TASK: Repeat exactly the lines below from the line that contains "focal_35mm: 35" to the last line, inclusive, without the pictures.

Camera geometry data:
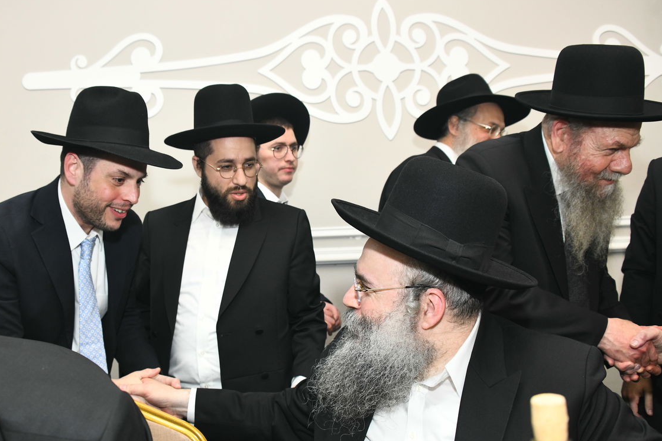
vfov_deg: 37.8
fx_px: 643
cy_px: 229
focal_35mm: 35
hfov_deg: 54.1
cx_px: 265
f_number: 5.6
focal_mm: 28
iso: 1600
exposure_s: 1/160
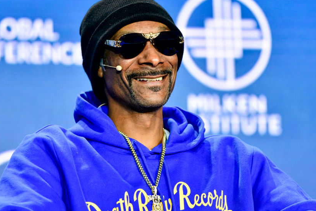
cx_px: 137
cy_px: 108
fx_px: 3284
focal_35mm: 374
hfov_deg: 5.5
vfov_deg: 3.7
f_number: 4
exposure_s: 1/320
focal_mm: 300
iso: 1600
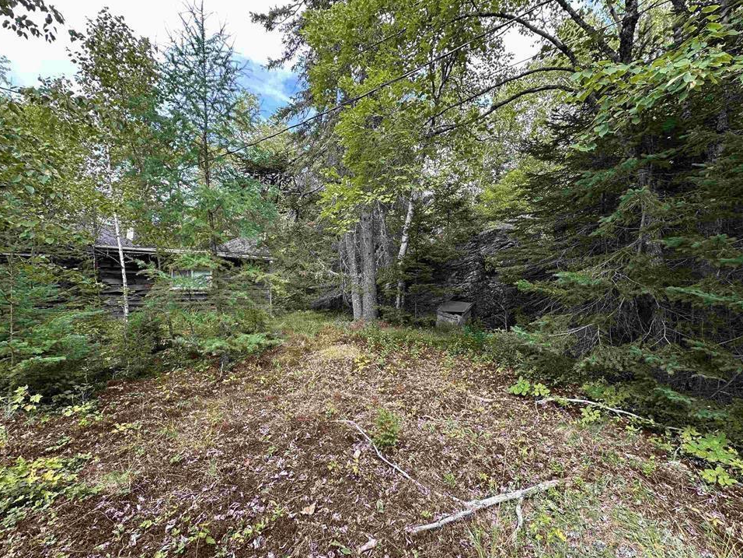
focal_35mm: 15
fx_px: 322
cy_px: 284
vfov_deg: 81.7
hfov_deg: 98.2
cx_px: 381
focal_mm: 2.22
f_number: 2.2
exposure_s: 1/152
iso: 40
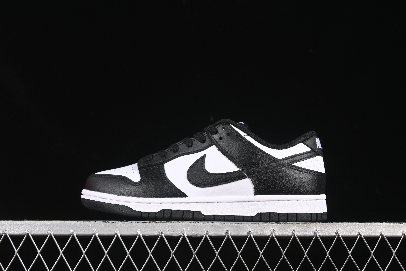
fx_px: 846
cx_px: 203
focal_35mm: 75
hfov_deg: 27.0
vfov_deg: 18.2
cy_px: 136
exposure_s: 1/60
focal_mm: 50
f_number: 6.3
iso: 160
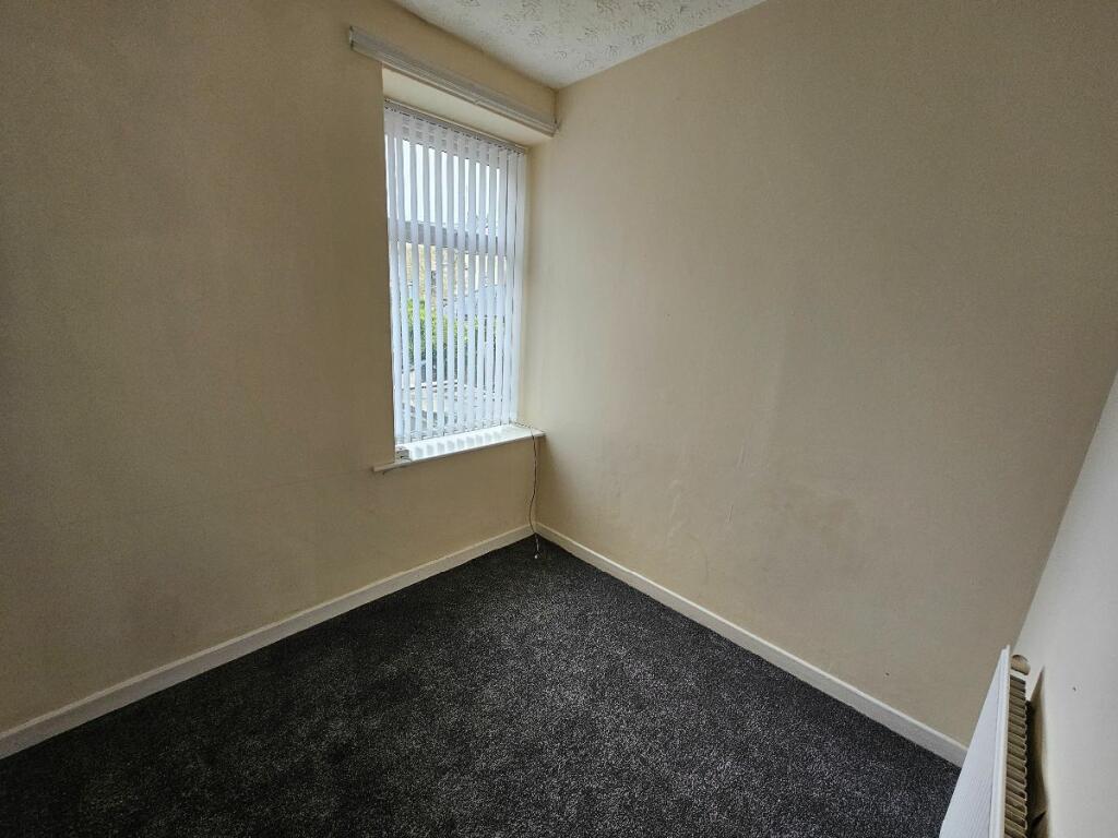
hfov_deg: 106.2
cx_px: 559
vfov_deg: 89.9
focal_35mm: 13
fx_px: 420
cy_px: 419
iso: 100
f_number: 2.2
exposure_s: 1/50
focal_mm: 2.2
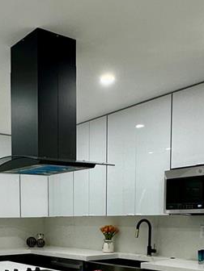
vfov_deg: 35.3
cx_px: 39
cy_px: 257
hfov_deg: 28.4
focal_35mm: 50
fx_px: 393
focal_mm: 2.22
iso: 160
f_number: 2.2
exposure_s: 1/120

SOLVED PROBLEM:
focal_35mm: 35
hfov_deg: 54.1
cx_px: 265
f_number: 5.6
focal_mm: 28
iso: 1600
exposure_s: 1/160
cx_px: 137
cy_px: 108
fx_px: 3284
focal_35mm: 374
hfov_deg: 5.5
vfov_deg: 3.7
f_number: 4
exposure_s: 1/320
focal_mm: 300
iso: 1600
focal_35mm: 15
fx_px: 322
cy_px: 284
vfov_deg: 81.7
hfov_deg: 98.2
cx_px: 381
focal_mm: 2.22
f_number: 2.2
exposure_s: 1/152
iso: 40
fx_px: 846
cx_px: 203
focal_35mm: 75
hfov_deg: 27.0
vfov_deg: 18.2
cy_px: 136
exposure_s: 1/60
focal_mm: 50
f_number: 6.3
iso: 160
hfov_deg: 106.2
cx_px: 559
vfov_deg: 89.9
focal_35mm: 13
fx_px: 420
cy_px: 419
iso: 100
f_number: 2.2
exposure_s: 1/50
focal_mm: 2.2
vfov_deg: 35.3
cx_px: 39
cy_px: 257
hfov_deg: 28.4
focal_35mm: 50
fx_px: 393
focal_mm: 2.22
iso: 160
f_number: 2.2
exposure_s: 1/120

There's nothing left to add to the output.